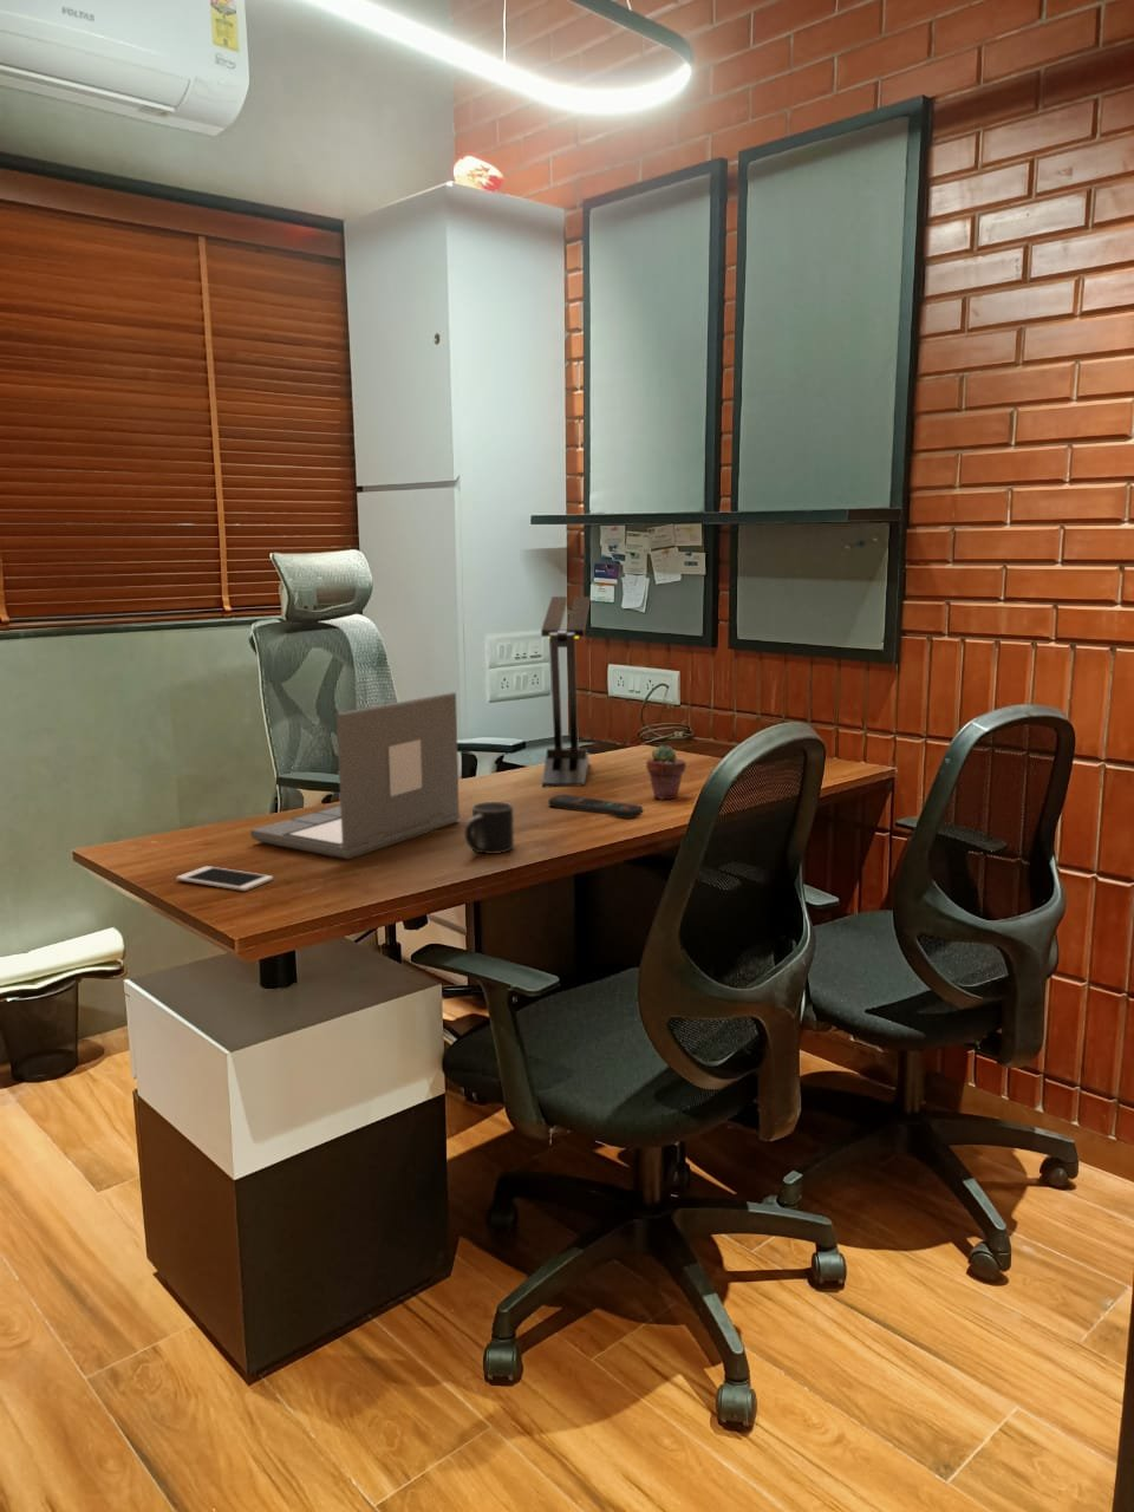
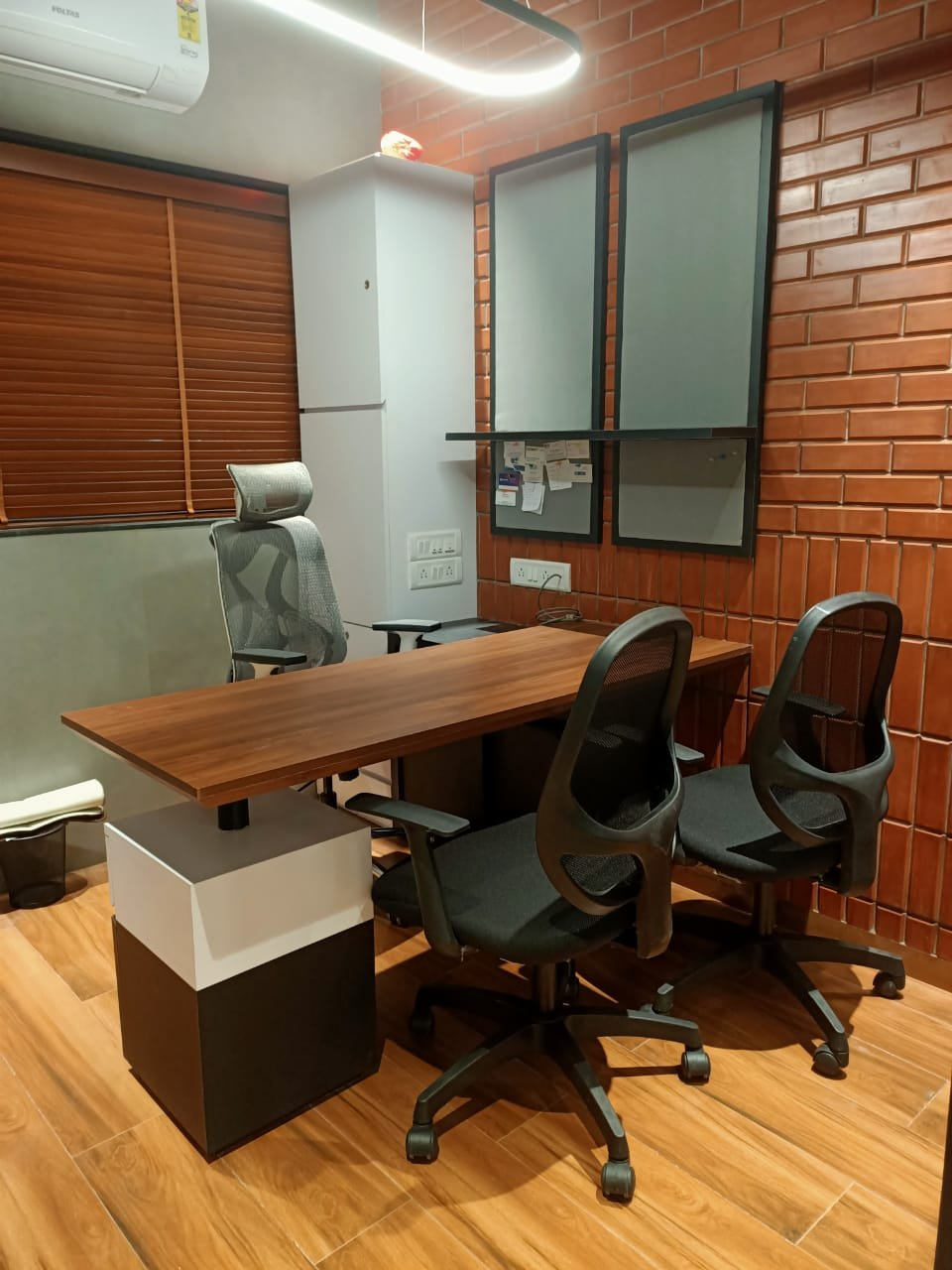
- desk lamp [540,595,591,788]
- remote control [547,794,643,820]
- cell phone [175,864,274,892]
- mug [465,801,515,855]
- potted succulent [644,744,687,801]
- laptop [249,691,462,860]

────────

- [Task prompt]
Return the material exactly as given above, picture-free.

- [Task output]
- desk lamp [540,595,591,788]
- remote control [547,794,643,820]
- cell phone [175,864,274,892]
- mug [465,801,515,855]
- potted succulent [644,744,687,801]
- laptop [249,691,462,860]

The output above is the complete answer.